I deal in hope : Carolyn R Scheidies

Blog Attitude and blessings during a pandemic

The immense challenges of 2020 were unexpected. No one predicted the year we’ve left behind—with relief. We’ve dealt with any number of unexpected events and tragedies during my lifetime including 911 and flues that sent many home from school and jobs to recover, to the hospitals, and to the mortuaries.

 

Still, nothing prepared us for not only the Covid-19 pandemic but also the response to it that had never before been part of dealing with a contagion, flu or other deadly diseases. This time we insisted those who were still healthy be as restricted as those who showed signs of illness. This disease targets the elderly and those with underlying health conditions, yet we insist on treating children in the same way we treat adults—cutting them off from human contact in public and at school.

 

Without their consent or vote, we locked up the elderly in centers where family members could not check on them to make sure our parents or loved ones were not being abused in any way. They were cut off from family and from hugs and attention at the very time they most needed it.

 

We insisted on masks and self-distancing until it almost became a habit and someone giving a hug looked at almost with horror.

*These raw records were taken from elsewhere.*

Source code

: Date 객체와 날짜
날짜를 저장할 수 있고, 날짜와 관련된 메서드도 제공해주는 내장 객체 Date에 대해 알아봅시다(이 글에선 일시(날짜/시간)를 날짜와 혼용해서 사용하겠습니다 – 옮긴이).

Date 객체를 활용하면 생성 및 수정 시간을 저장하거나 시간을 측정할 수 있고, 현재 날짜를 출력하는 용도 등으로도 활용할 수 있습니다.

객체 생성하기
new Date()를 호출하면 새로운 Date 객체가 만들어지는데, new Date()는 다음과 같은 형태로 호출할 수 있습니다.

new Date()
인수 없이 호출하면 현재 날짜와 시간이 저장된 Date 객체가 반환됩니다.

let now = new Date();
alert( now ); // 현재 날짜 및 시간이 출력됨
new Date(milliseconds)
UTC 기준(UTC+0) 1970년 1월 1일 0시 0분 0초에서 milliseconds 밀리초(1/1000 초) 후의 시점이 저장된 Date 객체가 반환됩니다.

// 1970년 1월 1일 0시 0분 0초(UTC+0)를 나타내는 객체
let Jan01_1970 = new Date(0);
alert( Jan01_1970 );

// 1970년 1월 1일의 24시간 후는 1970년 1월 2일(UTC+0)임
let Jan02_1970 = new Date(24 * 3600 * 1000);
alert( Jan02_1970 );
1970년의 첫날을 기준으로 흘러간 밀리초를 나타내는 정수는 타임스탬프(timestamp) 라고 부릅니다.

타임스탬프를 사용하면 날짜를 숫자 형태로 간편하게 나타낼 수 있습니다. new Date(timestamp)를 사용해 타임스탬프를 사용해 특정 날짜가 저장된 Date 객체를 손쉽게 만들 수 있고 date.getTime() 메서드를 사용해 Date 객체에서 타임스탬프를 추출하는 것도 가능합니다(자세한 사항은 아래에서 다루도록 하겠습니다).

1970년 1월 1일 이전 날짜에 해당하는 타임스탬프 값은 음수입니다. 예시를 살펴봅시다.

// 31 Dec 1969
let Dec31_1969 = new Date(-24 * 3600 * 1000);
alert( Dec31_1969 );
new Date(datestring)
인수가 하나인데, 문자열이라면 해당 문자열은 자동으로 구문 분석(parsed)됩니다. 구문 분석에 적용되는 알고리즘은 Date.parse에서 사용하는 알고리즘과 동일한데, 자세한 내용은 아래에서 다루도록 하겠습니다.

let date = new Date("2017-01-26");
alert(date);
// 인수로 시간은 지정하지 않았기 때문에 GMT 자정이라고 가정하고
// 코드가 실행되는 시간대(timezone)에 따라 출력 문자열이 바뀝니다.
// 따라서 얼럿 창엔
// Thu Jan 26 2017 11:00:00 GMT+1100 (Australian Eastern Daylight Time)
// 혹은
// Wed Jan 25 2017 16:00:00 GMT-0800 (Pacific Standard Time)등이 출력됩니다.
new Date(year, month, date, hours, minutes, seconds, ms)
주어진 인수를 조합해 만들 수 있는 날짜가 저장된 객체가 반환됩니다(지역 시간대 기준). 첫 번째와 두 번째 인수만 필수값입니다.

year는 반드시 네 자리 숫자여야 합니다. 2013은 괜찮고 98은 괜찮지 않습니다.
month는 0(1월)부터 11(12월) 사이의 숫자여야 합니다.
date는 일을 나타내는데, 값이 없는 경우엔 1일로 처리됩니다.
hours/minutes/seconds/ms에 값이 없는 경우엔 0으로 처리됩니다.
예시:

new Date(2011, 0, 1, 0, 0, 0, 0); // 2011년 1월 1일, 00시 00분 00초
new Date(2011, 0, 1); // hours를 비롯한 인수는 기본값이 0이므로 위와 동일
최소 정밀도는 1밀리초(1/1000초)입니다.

Restrictions on gatherings have caused untold difficulties from the destruction of livelihoods to the inability to worship all together and encouraging interpersonal relationships so vital to the health and the well-being of human beings.

 

Many died. Many from Covid, some from the increase in loneliness, suicide, drugs and alcohol usage and mental health issues–some of which stemmed from the lack of contact. We can look back and see nothing but tragedy or we can look back and also see the positives of the year, positives that can carry us forward with hope.

 

This pandemic happened at a time practically the whole world is interconnected. We have social media with friends around the world with whom we can “talk.” We have video chats and Zoom, which means we can still be part of a worship service, a business meeting or gather as a family from places all over the country to laugh and catch up with each other’s lives.

 

Many parents have discovered the value of homeschooling and have turned to this more intimate mode of education for their children. Schools have gone to online education, which while certainly not as personal as classroom learning still helps ensure children are not left behind.

 

Staying home for some individuals and families has been a blessing, with more family time, along with more quiet time to think and just be. Businesses have discovered many employees work as effectively at home as at work. Some businesses will even continue this arrangement with some employees after the pandemic is over.

 

We are a resourceful people, and we can be amazingly creative in handling whatever comes up. We must also remember we are a free people and be cautious of the intrusion of government into our lives.

 

The best way to beat this situation is to look for the good and positive. Count the blessings and give thanks. The best way to deal with what’s happening isn’t with complaints, anger, and frowns, but with hope and a positive, upbeat attitude that God is good and tomorrow really is another day.